(Entries taken from a collection)

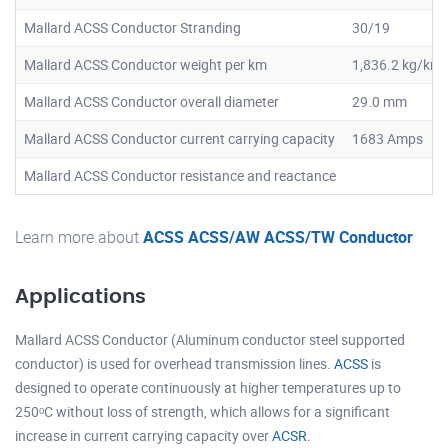
Mallard ACSS Conductor Stranding
30/19
Mallard ACSS Conductor weight per km
1,836.2 kg/km
Mallard ACSS Conductor overall diameter
29.0 mm
Mallard ACSS Conductor current carrying capacity
1683 Amps
Mallard ACSS Conductor resistance and reactance
Learn more about
ACSS ACSS/AW ACSS/TW Conductor
Applications
Mallard ACSS Conductor (Aluminum conductor steel supported
conductor) is used for overhead transmission lines.
ACSS
is
designed to operate continuously at higher temperatures up to
250ᵒC without loss of strength, which allows for a significant
increase in current carrying capacity over
ACSR
.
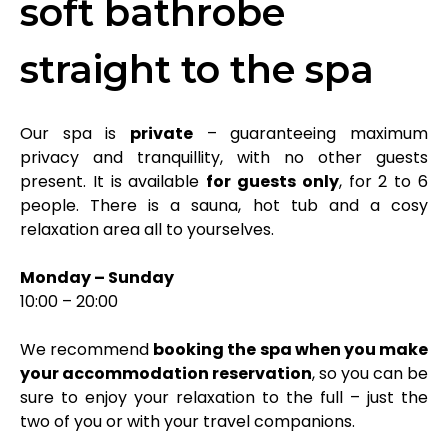
soft bathrobe
straight to the spa
Our spa is
private
– guaranteeing maximum
privacy and tranquillity, with no other guests
present. It is available
for guests only
, for 2 to 6
people. There is a sauna, hot tub and a cosy
relaxation area all to yourselves.
Monday – Sunday
10:00 – 20:00
We recommend
booking the spa when you make
your accommodation reservation
, so you can be
sure to enjoy your relaxation to the full – just the
two of you or with your travel companions.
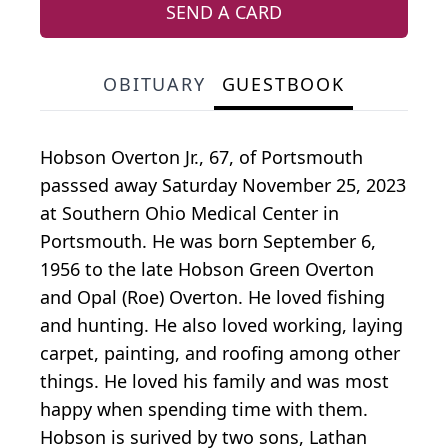
SEND A CARD
OBITUARY
GUESTBOOK
Hobson Overton Jr., 67, of Portsmouth
passsed away Saturday November 25, 2023
at Southern Ohio Medical Center in
Portsmouth. He was born September 6,
1956 to the late Hobson Green Overton
and Opal (Roe) Overton. He loved fishing
and hunting. He also loved working, laying
carpet, painting, and roofing among other
things. He loved his family and was most
happy when spending time with them.
Hobson is surived by two sons, Lathan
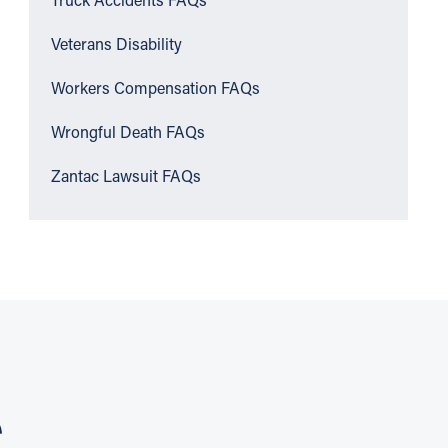
Truck Accidents FAQs
Veterans Disability
Workers Compensation FAQs
Wrongful Death FAQs
Zantac Lawsuit FAQs
S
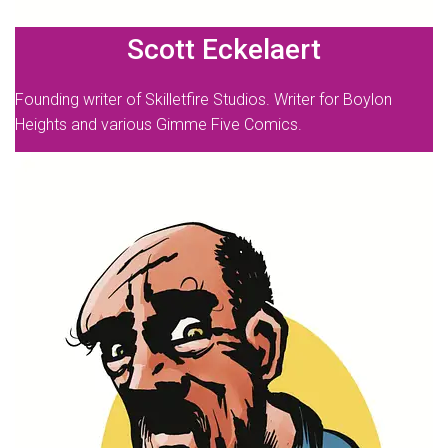
Scott Eckelaert
Founding writer of Skilletfire Studios. Writer for Boylon
Heights and various Gimme Five Comics.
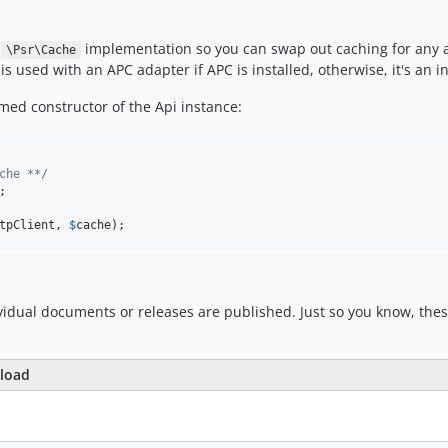
y
implementation so you can swap out caching for any ad
\Psr\Cache
s used with an APC adapter if APC is installed, otherwise, it's an 
ed constructor of the Api instance:
che **/
tpClient
, 
$
cache
);
idual documents or releases are published. Just so you know, thes
yload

Work instructions » Copy the data word for word and omit every picture.

Task result »
Mallard ACSS Conductor Stranding
30/19
Mallard ACSS Conductor weight per km
1,836.2 kg/km
Mallard ACSS Conductor overall diameter
29.0 mm
Mallard ACSS Conductor current carrying capacity
1683 Amps
Mallard ACSS Conductor resistance and reactance
Learn more about
ACSS ACSS/AW ACSS/TW Conductor
Applications
Mallard ACSS Conductor (Aluminum conductor steel supported
conductor) is used for overhead transmission lines.
ACSS
is
designed to operate continuously at higher temperatures up to
250ᵒC without loss of strength, which allows for a significant
increase in current carrying capacity over
ACSR
.
soft bathrobe
straight to the spa
Our spa is
private
– guaranteeing maximum
privacy and tranquillity, with no other guests
present. It is available
for guests only
, for 2 to 6
people. There is a sauna, hot tub and a cosy
relaxation area all to yourselves.
Monday – Sunday
10:00 – 20:00
We recommend
booking the spa when you make
your accommodation reservation
, so you can be
sure to enjoy your relaxation to the full – just the
two of you or with your travel companions.
SEND A CARD
OBITUARY
GUESTBOOK
Hobson Overton Jr., 67, of Portsmouth
passsed away Saturday November 25, 2023
at Southern Ohio Medical Center in
Portsmouth. He was born September 6,
1956 to the late Hobson Green Overton
and Opal (Roe) Overton. He loved fishing
and hunting. He also loved working, laying
carpet, painting, and roofing among other
things. He loved his family and was most
happy when spending time with them.
Hobson is surived by two sons, Lathan
Truck Accidents FAQs
Veterans Disability
Workers Compensation FAQs
Wrongful Death FAQs
Zantac Lawsuit FAQs
S
Scott Eckelaert
Founding writer of Skilletfire Studios. Writer for Boylon
Heights and various Gimme Five Comics.
y
implementation so you can swap out caching for any ad
\Psr\Cache
s used with an APC adapter if APC is installed, otherwise, it's an 
ed constructor of the Api instance:
che **/
tpClient
, 
$
cache
);
idual documents or releases are published. Just so you know, thes
yload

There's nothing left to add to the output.